Harrison v. Escambia County School Board, 434 So. 2d 316 (Fla. 1983), relied upon by appellee, is distinguishable from the instant case based on the nature of the allegations of negligence involved. In Harrison, the gravamen of the complaint was that the County negligently decided to locate a school bus stop on one street rather than another. The court found that in deciding upon the location of a school bus stop, a school board makes a policy or planning level decision. The court quoted approvingly the conclusion of the District Court of Appeal that the school board's function in selecting school bus stop sites is not one that should be subject to scrutiny by judge or jury as to the wisdom of the board's performance.
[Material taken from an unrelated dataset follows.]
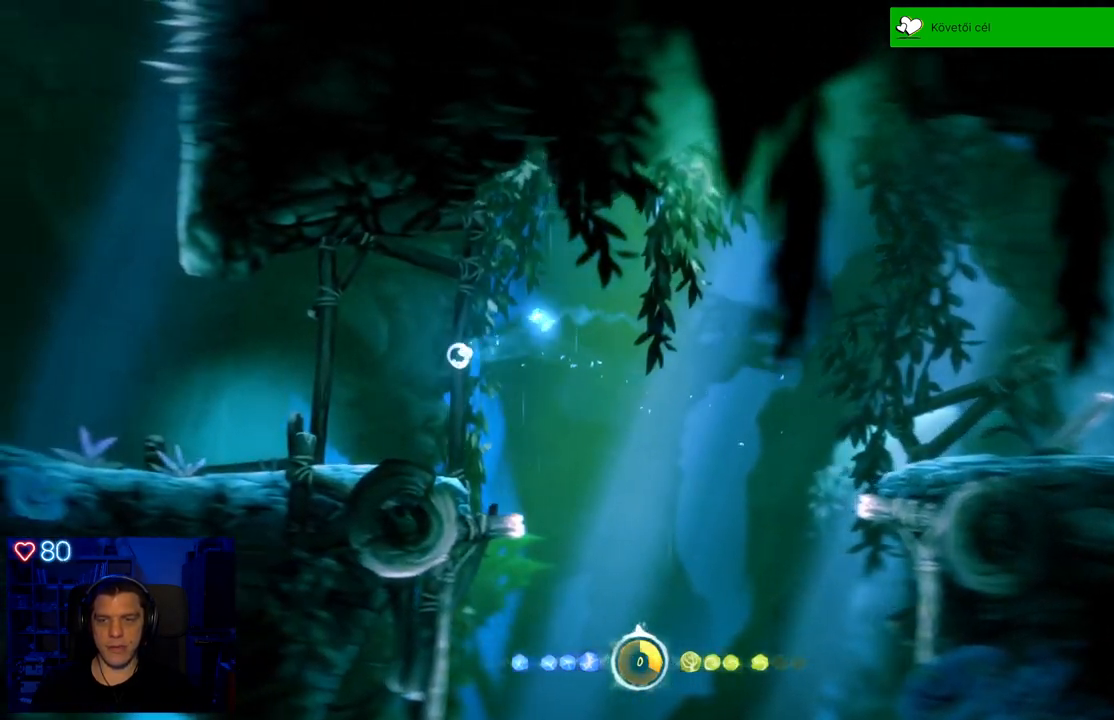
{"buttons": [], "left_stick": "left", "right_stick": "center", "events": []}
Id. at 319. As discussed supra, we do not think this same conclusion can be reached as to most of the allegations of negligence in Count I here.

As to the allegation contained in Count II of appellant's complaint, concerning the failure to warn, we find that City of St. Petersburg v. Collom, 419 So. 2d 1082 (Fla. 1982), is controlling. Collom held that when a governmental entity creates a known dangerous condition, which is *1208 not readily apparent to persons who could be injured by the condition, a duty at the operational level arises to warn the public or protect the public from the known danger. In the instant case, the complaint clearly alleges that the danger was one well known to HRS. The complaint, however, does not allege that the known dangerous condition is not readily apparent to persons who could be injured by the condition. Therefore, it was not error to dismiss this count. We think that this count should not have been dismissed with prejudice, however, at this stage of the pleadings, and that appellant should have the opportunity to further amend her complaint to allege proper ultimate facts if she can. Cf. Kirkland v. State, Department of Health and Rehabilitative Services, 424 So. 2d 925 (Fla. 1st DCA 1983) (error to enter final judgment without granting leave to amend where plaintiff might allege ultimate facts to find waiver of sovereign immunity).

Accordingly, the order of dismissal with prejudice is REVERSED and this cause is REMANDED for proceedings consistent with this opinion.

ZEHMER, J., concurs.

THOMPSON, J., dissents without written opinion.